**TASK ITEM**
The answer should consist of each line from the data below that includes "Module".

── RECORDS TO USE

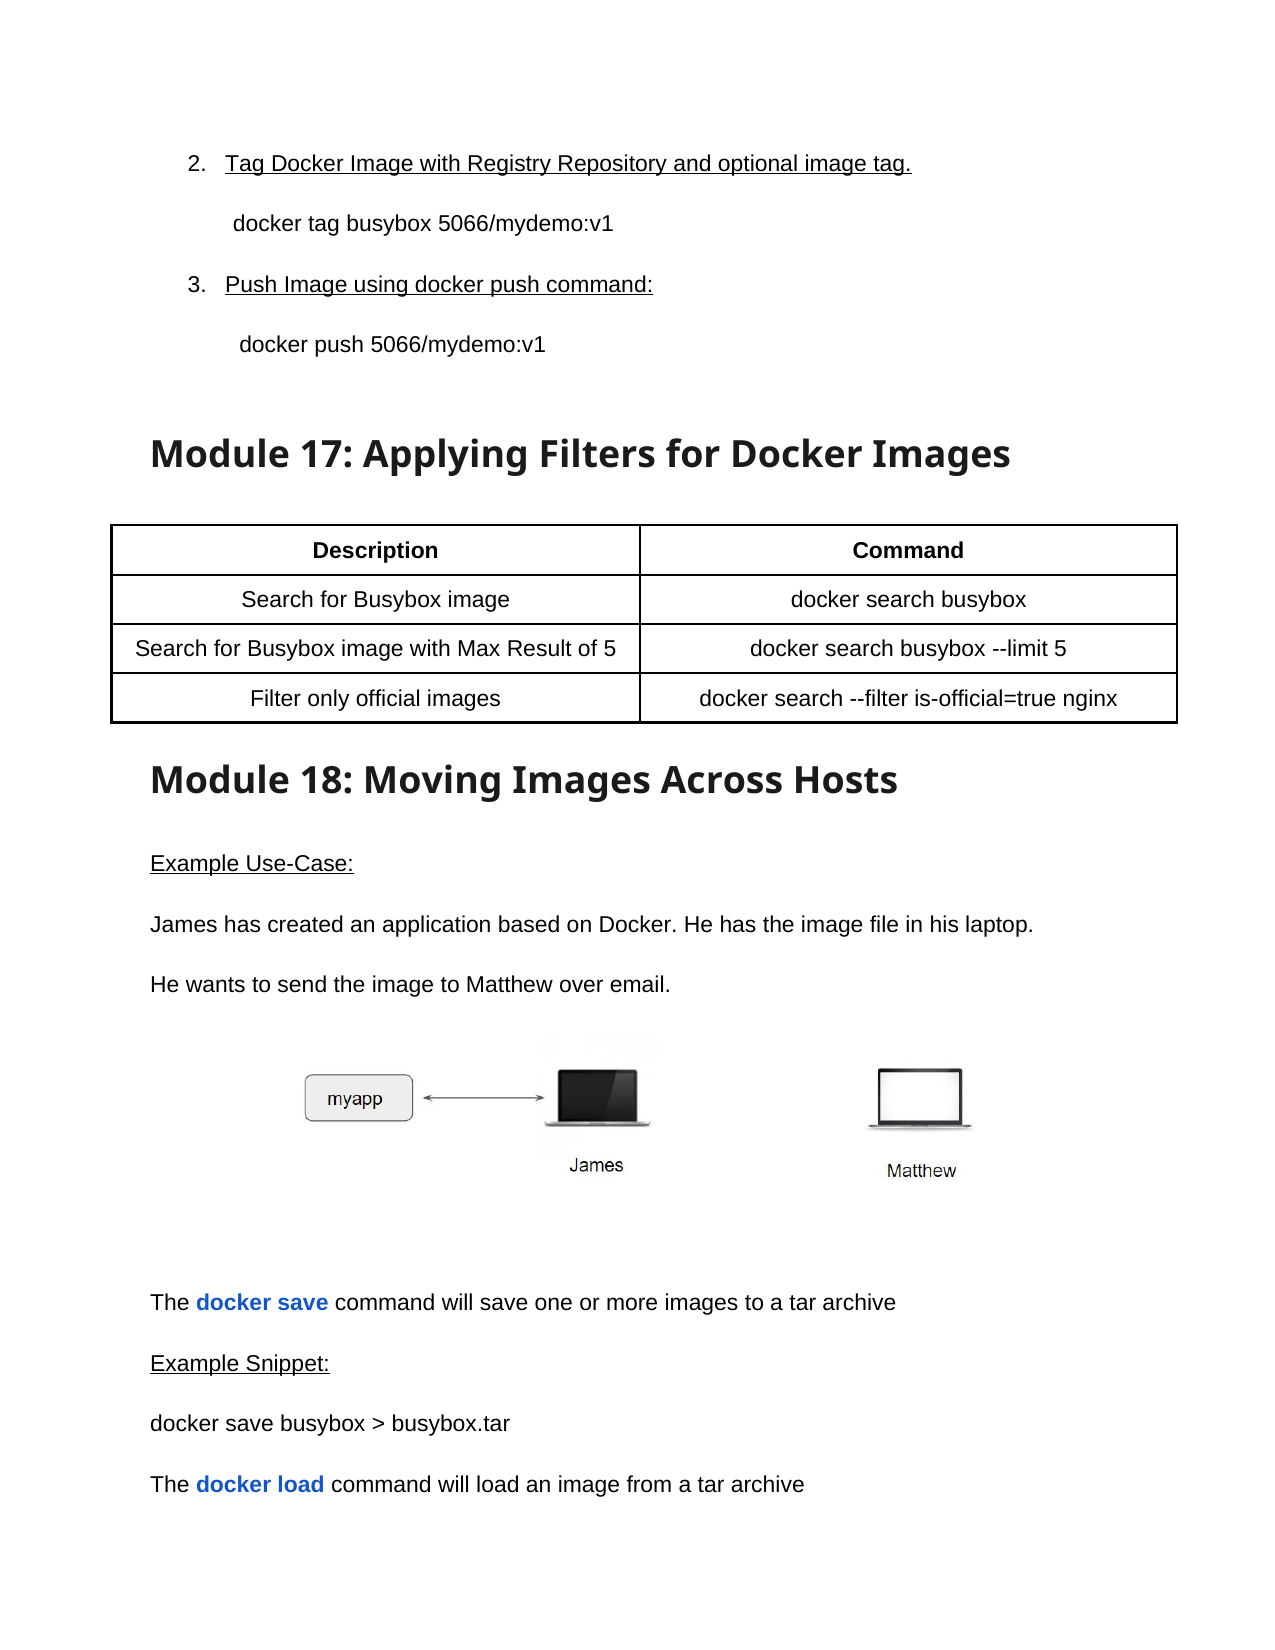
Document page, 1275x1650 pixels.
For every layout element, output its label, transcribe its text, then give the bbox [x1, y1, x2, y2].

text docker push 5066/mydemo:v1 [150, 331, 1125, 358]
table_cell docker search busybox --limit 5 [641, 625, 1176, 672]
table_cell Search for Busybox image with Max Result of 5 [113, 625, 639, 672]
text James has created an application based on Docker. He has the image file in his laptop. [150, 911, 1125, 937]
text He wants to send the image to Matthew over email. [150, 971, 1125, 997]
table_cell Search for Busybox image [113, 576, 639, 623]
table_header Command [641, 526, 1176, 574]
text Example Snippet: [150, 1350, 1125, 1376]
table_cell docker search busybox [641, 576, 1176, 623]
text The docker load command will load an image from a tar archive [150, 1471, 1125, 1497]
text docker tag busybox 5066/mydemo:v1 [150, 210, 1125, 237]
table_cell docker search --filter is-official=true nginx [641, 674, 1176, 721]
subtitle Module 17: Applying Filters for Docker Images [149, 428, 1125, 479]
picture [292, 1031, 983, 1195]
list Push Image using docker push command: [187, 271, 1125, 297]
text The docker save command will save one or more images to a tar archive [150, 1289, 1125, 1316]
text docker save busybox > busybox.tar [150, 1410, 1125, 1437]
text Example Use-Case: [150, 850, 1125, 877]
subtitle Module 18: Moving Images Across Hosts [149, 754, 1125, 805]
list Tag Docker Image with Registry Repository and optional image tag. [187, 150, 1125, 176]
table_cell Filter only official images [113, 674, 639, 721]
table_header Description [113, 526, 639, 574]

────

**WRITTEN REPLY**
subtitle Module 17: Applying Filters for Docker Images [149, 428, 1125, 479]
subtitle Module 18: Moving Images Across Hosts [149, 754, 1125, 805]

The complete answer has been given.